Task directions:
Please reproduce exactly the line that carries "ff_mix_2_1_a_int16_sse2;" and all remaining lines through the last line of the data, and write nothing else.

━━━ Dataset ━━━

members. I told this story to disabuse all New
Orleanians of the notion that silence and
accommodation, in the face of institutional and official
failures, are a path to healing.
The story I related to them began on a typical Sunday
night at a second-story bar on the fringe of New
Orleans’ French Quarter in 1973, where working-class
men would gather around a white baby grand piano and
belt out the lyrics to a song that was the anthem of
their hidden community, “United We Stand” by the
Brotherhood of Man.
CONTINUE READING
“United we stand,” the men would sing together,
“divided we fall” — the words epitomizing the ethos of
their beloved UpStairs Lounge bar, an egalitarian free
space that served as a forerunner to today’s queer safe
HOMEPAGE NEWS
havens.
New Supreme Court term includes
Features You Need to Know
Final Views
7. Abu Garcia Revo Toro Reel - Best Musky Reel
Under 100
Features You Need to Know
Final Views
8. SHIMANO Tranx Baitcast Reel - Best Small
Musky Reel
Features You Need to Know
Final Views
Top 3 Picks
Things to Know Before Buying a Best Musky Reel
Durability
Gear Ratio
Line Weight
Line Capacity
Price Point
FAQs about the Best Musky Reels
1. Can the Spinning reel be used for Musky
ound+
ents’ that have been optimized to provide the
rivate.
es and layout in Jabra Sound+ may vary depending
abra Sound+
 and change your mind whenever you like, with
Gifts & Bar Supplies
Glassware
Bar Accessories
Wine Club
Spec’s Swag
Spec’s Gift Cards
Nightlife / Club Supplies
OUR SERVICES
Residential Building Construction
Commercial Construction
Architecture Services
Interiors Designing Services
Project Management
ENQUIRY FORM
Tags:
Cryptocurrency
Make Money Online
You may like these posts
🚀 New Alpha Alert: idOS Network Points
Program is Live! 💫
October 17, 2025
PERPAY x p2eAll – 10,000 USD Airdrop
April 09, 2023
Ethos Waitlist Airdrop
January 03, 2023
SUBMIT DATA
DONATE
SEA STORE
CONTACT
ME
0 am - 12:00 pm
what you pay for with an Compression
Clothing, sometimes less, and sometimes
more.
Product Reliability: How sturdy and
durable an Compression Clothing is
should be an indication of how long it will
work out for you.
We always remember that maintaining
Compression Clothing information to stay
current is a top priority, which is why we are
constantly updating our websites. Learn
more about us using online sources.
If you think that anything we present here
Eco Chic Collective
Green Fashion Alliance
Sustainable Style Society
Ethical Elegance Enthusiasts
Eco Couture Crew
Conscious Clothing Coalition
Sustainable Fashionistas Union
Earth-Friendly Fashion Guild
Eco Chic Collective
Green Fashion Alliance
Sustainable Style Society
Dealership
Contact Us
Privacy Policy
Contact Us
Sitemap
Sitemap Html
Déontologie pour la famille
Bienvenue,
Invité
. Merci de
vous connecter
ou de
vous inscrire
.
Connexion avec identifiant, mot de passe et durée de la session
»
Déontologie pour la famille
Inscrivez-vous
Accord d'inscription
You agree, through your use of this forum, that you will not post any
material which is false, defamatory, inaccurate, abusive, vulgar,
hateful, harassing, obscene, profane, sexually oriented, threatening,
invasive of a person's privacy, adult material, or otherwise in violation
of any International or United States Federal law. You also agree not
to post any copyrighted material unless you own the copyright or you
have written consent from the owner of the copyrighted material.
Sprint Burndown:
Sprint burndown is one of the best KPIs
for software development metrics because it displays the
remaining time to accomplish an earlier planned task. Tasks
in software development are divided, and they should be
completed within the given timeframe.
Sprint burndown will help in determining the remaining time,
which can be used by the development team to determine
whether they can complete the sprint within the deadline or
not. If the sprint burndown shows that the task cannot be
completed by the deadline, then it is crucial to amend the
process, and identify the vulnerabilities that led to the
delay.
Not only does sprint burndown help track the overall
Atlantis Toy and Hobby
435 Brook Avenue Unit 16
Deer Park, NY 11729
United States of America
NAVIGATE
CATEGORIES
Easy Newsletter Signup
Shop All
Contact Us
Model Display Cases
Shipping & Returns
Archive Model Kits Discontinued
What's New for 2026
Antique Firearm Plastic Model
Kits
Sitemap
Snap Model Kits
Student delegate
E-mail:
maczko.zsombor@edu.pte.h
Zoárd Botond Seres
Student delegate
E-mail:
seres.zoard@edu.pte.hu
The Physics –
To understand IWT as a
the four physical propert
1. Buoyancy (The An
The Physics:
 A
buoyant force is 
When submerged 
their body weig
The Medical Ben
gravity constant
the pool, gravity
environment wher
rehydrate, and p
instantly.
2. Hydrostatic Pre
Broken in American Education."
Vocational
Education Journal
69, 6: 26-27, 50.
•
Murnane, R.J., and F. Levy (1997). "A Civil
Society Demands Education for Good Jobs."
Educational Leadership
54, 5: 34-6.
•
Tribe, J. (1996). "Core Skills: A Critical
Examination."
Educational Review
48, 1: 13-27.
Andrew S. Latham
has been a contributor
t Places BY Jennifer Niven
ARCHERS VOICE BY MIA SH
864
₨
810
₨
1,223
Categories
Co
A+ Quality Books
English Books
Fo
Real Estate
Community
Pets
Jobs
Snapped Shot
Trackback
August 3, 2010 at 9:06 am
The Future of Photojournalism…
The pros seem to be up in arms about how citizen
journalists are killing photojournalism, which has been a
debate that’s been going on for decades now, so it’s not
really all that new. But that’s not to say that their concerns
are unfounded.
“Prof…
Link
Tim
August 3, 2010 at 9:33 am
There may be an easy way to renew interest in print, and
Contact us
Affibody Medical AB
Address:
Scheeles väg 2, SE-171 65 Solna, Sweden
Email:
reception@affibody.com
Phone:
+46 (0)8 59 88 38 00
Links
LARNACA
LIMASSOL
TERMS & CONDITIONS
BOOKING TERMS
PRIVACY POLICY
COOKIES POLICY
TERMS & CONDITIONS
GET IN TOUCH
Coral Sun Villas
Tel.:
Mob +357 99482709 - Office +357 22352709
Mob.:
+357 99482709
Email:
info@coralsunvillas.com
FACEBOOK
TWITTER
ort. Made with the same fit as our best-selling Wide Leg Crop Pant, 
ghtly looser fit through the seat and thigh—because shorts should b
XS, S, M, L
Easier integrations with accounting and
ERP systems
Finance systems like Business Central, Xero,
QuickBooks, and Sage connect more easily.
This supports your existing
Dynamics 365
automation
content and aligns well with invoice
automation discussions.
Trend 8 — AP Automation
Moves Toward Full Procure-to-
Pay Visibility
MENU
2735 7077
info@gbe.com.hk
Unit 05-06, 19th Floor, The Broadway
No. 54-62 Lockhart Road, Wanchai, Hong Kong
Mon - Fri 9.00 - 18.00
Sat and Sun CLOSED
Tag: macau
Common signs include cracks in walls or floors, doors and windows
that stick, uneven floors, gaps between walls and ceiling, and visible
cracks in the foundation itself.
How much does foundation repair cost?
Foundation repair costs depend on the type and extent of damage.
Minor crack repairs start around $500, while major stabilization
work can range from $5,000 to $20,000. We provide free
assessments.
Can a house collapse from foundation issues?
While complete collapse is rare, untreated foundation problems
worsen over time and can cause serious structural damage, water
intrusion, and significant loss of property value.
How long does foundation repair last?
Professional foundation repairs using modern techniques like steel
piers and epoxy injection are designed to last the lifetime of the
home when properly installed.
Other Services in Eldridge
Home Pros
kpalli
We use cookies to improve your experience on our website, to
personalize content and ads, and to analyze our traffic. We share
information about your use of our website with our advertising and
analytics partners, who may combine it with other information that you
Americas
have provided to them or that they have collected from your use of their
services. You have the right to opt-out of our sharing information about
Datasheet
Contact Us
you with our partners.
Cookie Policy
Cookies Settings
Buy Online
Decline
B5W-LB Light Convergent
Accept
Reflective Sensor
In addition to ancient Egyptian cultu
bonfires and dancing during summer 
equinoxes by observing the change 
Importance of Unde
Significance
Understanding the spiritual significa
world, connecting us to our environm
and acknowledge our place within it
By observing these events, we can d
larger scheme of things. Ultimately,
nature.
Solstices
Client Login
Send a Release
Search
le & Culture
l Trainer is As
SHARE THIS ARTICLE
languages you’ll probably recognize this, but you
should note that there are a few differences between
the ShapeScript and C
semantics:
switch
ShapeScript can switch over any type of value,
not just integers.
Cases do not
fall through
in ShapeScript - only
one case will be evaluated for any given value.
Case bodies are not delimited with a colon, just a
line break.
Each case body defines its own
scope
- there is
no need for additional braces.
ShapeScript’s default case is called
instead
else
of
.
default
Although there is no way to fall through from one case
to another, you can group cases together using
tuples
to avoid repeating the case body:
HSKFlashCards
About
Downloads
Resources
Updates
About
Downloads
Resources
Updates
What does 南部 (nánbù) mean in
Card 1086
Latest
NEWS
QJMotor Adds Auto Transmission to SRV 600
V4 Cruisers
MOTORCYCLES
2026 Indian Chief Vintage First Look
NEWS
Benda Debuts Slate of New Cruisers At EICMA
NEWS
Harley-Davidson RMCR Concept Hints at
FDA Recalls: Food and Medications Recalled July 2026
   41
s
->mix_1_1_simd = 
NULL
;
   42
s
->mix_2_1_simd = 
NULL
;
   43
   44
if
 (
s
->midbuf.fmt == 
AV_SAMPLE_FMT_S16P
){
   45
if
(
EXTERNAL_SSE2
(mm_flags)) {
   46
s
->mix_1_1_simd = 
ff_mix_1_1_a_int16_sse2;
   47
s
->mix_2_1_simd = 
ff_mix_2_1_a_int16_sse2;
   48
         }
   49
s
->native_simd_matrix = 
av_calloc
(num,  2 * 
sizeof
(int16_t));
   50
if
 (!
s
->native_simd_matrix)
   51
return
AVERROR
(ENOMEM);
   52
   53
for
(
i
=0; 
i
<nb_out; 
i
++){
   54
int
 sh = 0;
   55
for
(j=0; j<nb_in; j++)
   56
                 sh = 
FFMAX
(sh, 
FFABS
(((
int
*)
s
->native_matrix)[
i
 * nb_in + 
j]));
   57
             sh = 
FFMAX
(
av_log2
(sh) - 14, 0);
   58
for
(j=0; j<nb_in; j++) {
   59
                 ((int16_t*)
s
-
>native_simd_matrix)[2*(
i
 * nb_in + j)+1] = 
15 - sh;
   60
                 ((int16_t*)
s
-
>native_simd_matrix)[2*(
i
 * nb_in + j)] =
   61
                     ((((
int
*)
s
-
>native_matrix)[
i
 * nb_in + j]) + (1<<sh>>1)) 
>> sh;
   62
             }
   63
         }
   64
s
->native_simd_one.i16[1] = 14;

━━━

Completed exercise:
ff_mix_2_1_a_int16_sse2;
   48
         }
   49
s
->native_simd_matrix = 
av_calloc
(num,  2 * 
sizeof
(int16_t));
   50
if
 (!
s
->native_simd_matrix)
   51
return
AVERROR
(ENOMEM);
   52
   53
for
(
i
=0; 
i
<nb_out; 
i
++){
   54
int
 sh = 0;
   55
for
(j=0; j<nb_in; j++)
   56
                 sh = 
FFMAX
(sh, 
FFABS
(((
int
*)
s
->native_matrix)[
i
 * nb_in + 
j]));
   57
             sh = 
FFMAX
(
av_log2
(sh) - 14, 0);
   58
for
(j=0; j<nb_in; j++) {
   59
                 ((int16_t*)
s
-
>native_simd_matrix)[2*(
i
 * nb_in + j)+1] = 
15 - sh;
   60
                 ((int16_t*)
s
-
>native_simd_matrix)[2*(
i
 * nb_in + j)] =
   61
                     ((((
int
*)
s
-
>native_matrix)[
i
 * nb_in + j]) + (1<<sh>>1)) 
>> sh;
   62
             }
   63
         }
   64
s
->native_simd_one.i16[1] = 14;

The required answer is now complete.